## Passage for review:
+-------+

Thursday, March 20, 2014

ICYMI: Valerie Strauss' republished op-ed attacking school choice ignores the facts

In case you missed it, Valerie Strauss recently republished an op-ed out of Florida by Rita Solnet that attacks school choice and the successful Florida Tax Credit Scholarship program. Patrick Gibbons wrote a rebuttal to the article examining the argument and reveals it is filled with errors and pays no attention to the facts.

The Fact Checker Valerie Strauss might have used on school choice
By Patrick R. Gibbons
via - RedefinED (http://bit.ly/OEiJzw)
Washington Post education reporter Valerie Strauss is not known for an open mind on school choice, but she would have been wise to do a little homework before reprinting a 1,300-word oped from an anti-voucher activist in Florida. Had this column been submitted to The Fact Checker at the Post, 4 Pinocchios might not have done it justice.
The op-ed is written by a Palm Beach parent activist, Rita Solnet, who sincerely believes every parent wants his or her child to attend the school down the street. But her attack on a proposed expansion of the Florida Tax Credit Scholarship suffers not only from a lack of sensitivity to the plight of desperately poor parents, mostly of color, who have their children on waiting lists. Unfortunately, it also shows a remarkable indifference to basic facts. 
Let’s walk through some of the highlights: 
The courts ruled Jeb’s first voucher program unconstitutional. Not to be outdone by the courts, Jeb created another ‘corporate voucher’ program that sidestepped the court’s concern over separation of church and state by using a middleman agency.”
This is a two-fer. The Florida Supreme Court did in fact rule against Opportunity Scholarships, but not on the no-aid-to-religion clause. Instead it found the first voucher program to violate the uniformity clause in the state’s public education article. More striking, the claim that former Gov. Bush rushed to enact a tax credit scholarship after the decision as a legal subterfuge is more than a little time-challenged. The court issued its decision in 2006. The scholarship program was created in 2001. 
This year, a massive voucher expansion bill was filed seeking a limit of close to the “B” word – nearly a billion dollars.”

+-------+

## Assignment 1:
Please rewrite the stretch of the school choice post from "Thursday, March 20, 2014" through "- RedefinED (http://bit.ly/OEiJzw)", substituting "educational choice" for "school choice".
## Assignment 2:
Resume the post on the school choice op-ed, picking up right after its last sentence.
The data that follows comes from a separate source.

+-------+

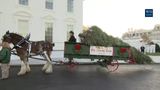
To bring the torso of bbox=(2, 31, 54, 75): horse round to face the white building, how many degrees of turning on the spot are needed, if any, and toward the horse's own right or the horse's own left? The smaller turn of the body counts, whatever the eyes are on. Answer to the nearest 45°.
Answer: approximately 90° to the horse's own right

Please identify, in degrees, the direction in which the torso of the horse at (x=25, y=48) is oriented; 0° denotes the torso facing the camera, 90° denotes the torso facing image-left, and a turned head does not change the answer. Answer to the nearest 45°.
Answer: approximately 90°

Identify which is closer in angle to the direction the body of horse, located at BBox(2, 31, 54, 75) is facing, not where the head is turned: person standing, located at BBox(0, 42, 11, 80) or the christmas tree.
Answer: the person standing

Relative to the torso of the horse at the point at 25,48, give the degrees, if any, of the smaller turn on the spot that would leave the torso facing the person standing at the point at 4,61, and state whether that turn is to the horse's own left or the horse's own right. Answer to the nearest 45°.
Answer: approximately 45° to the horse's own left

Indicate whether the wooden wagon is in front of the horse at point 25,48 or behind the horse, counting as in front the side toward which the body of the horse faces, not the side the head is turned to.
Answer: behind

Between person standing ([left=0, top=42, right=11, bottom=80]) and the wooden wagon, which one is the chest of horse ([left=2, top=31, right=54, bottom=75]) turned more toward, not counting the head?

+-------+

## Response 1:
Thursday, March 20, 2014

ICYMI: Valerie Strauss' republished op-ed attacking educational choice ignores the facts

In case you missed it, Valerie Strauss recently republished an op-ed out of Florida by Rita Solnet that attacks educational choice and the successful Florida Tax Credit Scholarship program. Patrick Gibbons wrote a rebuttal to the article examining the argument and reveals it is filled with errors and pays no attention to the facts.

The Fact Checker Valerie Strauss might have used on educational choice
By Patrick R. Gibbons
via - RedefinED (http://bit.ly/OEiJzw)

## Response 2:
That bill was actually passed back in 2010.That legislation created an automatic escalator allowing the program to grow up to 25 percent per year, so long as corporations are willing to donate, and so long as parents desire scholarships for their children. The current bill allows the program to grow slightly faster in order to reduce the current 34,000 waiting list quicker, but ultimately, provides only $44 million extra. 
Florida already pays some $300 million to voucher schools with an automatic escalator built in to increase the cap. Florida voters rejected this concept in 2012.”
Voters actually rejected something quite different in 2012. They rejected Amendment 8, which would have removed the state’s no-aid-to-religion clause. As even the Florida School Boards Assocation, an opponent of the amendment, noted at the time, passage or rejection of the amendment would have no direct impact on the tax credit scholarship program. 
Any way you look at it, private entities receive public tax dollars with no accountability.”
One can certainly debate whether there is sufficient accountability, but there is certainly more than none. All scholarship students take state-approved nationally norm referenced tests such as the Stanford 10 or Terra Nova. The gain scores are reported publicly, both at the state level and for every school with 30 or more tested scholarship students. Additionally, schools with $250,000 or more in scholarship funds must submit independent financial reports to the state. 
There is “zero evidence required of return-on-investment by voucher schools.”
There is actually six years’ worth of state-mandated reports on this subject. These reports – completed by Northwestern University economist David Figlio – continue to show that students entering the program are among the lowest performers in their prior public school, but once on the program, the students experience learning gains on par with all students nationally. That is particularly encouraging news considering 70 percent of the scholarship students are black or Hispanic, and the average household income is just 9 percent above poverty.
All of this information is made public on the Florida Department of Education website. 
By diverting money away from public schools into private hands, it weakens our neighborhood public schools.”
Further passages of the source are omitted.